October 2010 Vol. 109 No. 1 THE REVIEW

New Pleading, New Discovery

Scott Dodson

Pleading in federal court has a new narrative. The old narrative was one of notice, with the goal of broad access to the civil justice system. New Pleading, after the landmark Supreme Court cases of Twombly and Iqbal, is focused on factual sufficiency, with the purpose of screening out meritless cases that otherwise might impose discovery costs on defendants. The problem with New Pleading is that factual insufficiency often is a poor proxy for meritlessness. Some plaintiffs lack sufficient factual knowledge of the elements of their claims not because the claims lack merit but because the information they need is in the hands of defendants.

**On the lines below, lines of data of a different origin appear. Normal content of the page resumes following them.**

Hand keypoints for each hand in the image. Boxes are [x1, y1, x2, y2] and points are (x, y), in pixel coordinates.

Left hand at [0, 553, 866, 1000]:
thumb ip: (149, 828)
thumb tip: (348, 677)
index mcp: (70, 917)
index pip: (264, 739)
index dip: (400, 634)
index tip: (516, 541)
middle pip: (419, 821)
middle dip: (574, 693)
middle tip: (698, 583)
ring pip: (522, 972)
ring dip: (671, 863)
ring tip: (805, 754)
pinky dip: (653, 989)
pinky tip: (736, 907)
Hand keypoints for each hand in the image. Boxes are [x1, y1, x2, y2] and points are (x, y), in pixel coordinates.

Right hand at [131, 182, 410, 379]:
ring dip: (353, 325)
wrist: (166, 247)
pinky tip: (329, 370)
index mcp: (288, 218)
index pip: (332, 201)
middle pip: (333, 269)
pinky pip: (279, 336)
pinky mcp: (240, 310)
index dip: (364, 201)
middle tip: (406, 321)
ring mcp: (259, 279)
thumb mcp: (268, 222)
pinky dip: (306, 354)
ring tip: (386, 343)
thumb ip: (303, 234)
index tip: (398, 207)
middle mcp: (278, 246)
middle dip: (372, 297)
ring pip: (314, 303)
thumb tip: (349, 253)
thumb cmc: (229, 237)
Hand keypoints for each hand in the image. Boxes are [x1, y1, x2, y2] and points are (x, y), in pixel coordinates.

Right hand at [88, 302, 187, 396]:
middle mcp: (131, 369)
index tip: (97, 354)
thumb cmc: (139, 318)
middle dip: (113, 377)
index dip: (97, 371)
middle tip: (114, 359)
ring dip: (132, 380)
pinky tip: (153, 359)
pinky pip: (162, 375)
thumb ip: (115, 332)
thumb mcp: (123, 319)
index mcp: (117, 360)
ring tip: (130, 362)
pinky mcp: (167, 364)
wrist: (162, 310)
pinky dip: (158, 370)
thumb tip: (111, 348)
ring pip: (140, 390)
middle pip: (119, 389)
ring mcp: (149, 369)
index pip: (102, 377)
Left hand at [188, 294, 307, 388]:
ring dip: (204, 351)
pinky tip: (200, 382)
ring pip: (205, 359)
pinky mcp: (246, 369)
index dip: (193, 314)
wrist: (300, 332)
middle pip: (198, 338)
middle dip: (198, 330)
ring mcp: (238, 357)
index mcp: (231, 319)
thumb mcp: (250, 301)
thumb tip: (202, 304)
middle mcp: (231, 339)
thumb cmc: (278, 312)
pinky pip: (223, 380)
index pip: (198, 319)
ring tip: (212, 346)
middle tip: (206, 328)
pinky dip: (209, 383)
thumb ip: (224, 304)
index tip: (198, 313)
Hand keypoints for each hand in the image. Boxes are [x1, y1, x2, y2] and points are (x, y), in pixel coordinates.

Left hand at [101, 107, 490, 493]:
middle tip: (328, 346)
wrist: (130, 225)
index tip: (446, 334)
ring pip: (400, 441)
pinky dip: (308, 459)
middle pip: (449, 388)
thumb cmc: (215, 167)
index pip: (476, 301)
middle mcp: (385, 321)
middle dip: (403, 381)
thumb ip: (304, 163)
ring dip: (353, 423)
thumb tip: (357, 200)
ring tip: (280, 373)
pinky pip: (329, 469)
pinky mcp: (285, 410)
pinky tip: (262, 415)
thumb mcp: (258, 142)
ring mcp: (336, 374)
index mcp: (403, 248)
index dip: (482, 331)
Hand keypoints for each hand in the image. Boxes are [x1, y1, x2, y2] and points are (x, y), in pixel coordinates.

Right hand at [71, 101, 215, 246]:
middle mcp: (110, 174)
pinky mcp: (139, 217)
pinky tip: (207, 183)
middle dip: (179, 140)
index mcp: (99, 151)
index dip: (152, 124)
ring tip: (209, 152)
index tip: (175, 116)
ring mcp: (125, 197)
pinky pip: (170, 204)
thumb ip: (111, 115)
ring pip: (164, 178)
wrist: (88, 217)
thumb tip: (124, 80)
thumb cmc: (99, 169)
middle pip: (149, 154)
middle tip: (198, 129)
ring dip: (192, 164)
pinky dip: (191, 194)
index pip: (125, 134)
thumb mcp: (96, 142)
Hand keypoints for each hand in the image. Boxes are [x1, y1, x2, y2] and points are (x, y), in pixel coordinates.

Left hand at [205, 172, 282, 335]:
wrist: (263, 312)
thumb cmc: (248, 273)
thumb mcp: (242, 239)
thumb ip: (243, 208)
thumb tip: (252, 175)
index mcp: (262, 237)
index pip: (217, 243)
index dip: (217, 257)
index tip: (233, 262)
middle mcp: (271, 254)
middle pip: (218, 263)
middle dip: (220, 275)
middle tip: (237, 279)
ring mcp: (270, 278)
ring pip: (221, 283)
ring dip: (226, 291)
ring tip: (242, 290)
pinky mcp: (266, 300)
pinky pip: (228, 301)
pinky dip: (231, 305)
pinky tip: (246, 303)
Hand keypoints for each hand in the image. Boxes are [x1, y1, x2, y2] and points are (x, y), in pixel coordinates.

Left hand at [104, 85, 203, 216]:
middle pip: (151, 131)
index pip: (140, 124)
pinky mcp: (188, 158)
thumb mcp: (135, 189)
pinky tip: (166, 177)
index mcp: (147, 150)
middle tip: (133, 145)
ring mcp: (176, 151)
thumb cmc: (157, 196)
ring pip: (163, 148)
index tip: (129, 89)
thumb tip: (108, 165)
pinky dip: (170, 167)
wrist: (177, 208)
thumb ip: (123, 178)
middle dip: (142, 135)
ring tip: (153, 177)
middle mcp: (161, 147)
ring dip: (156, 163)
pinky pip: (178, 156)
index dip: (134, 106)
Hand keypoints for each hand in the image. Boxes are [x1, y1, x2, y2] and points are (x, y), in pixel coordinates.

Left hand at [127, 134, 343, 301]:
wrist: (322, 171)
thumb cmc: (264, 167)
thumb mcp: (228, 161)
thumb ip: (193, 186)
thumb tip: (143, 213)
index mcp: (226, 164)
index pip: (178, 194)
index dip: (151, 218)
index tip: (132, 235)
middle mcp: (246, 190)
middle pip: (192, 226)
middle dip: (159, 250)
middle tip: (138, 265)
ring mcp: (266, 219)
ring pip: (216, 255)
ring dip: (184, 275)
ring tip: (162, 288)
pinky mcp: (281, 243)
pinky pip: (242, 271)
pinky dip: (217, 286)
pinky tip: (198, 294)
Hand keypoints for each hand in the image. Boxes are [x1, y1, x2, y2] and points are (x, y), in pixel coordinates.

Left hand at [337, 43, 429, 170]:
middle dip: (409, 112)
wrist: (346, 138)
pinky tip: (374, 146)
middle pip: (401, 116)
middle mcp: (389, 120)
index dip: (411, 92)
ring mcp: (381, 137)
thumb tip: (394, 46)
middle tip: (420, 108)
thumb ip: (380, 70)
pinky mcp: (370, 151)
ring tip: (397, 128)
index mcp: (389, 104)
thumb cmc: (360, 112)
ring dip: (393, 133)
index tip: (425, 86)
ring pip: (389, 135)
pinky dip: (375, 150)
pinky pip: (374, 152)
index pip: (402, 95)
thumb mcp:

New Pleading thus screens out these claims even though they may have merit. This Article offers a solution to New Pleading's problems of information asymmetry: New Discovery. New Discovery recognizes the need for a carefully limited presuit or predismissal discovery paradigm to provide plaintiffs the opportunity to gather the facts necessary to comply with New Pleading's strictures. Drawing heavily on the experience of state procedural systems, the Article presents a normative defense of New Discovery, offers some guiding principles and tools for controlling its scope and cost, and explores how New Discovery might work both under the current discovery scheme and in the context of needed discovery reforms.